The brown bear resembles its close relative the black bear, Ursus americanus. The brown bear, however, is usually larger, has a more prominent shoulder hump, less prominent ears, and longer, straighter claws. Both the prominent hump and the long claws of the brown bear are adaptations that are related to feeding behavior. The long claws are useful in digging for roots or excavating burrows of small mammals. The musculature and bone structure of the hump are adaptations for digging and for attaining bursts of speed necessary for capture of moose or caribou for food. Color is not a reliable key in differentiating these bears because both species have many color phases. Black bears, for example, occur in many hues of brown, and even shades of blue and white. Brown bear colors range from dark brown through light blond.

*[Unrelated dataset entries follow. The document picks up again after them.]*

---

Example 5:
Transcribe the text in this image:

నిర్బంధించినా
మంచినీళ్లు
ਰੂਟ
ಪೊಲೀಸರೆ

Bear weights vary depending on the time of year. Bears weigh the least in the spring or early summer. They gain weight rapidly during late summer and fall and are waddling fat just prior to denning. At this time most mature males weigh between 500 and 900 pounds (180-410 kg) with extremely large individuals weighing as much as 1,400 pounds (640 kg). Females weigh half to three-quarters as much. An extremely large brown bear may have a skull 18 inches long (46 cm) and 12 inches wide (30 cm). Such a bear, when standing on its hind feet, is about 9 feet (2.7 m) tall. Inland bears are usually smaller than coastal bears, probably because they do not have a readily available supply of protein-rich food, such as salmon, in their diet.
Brown bears have been known to live 34 years in the wild, though this is rare. Usually, old males may reach 22 years. Old females may live to 26. Brown bears have an especially good sense of smell and under the right conditions may be able to detect odors more than a mile distant. Their hearing and eyesight are probably equivalent to that of humans. When bears stand upright, it is not to get ready to charge but to test the wind and to see better(adfg.state.ak.us).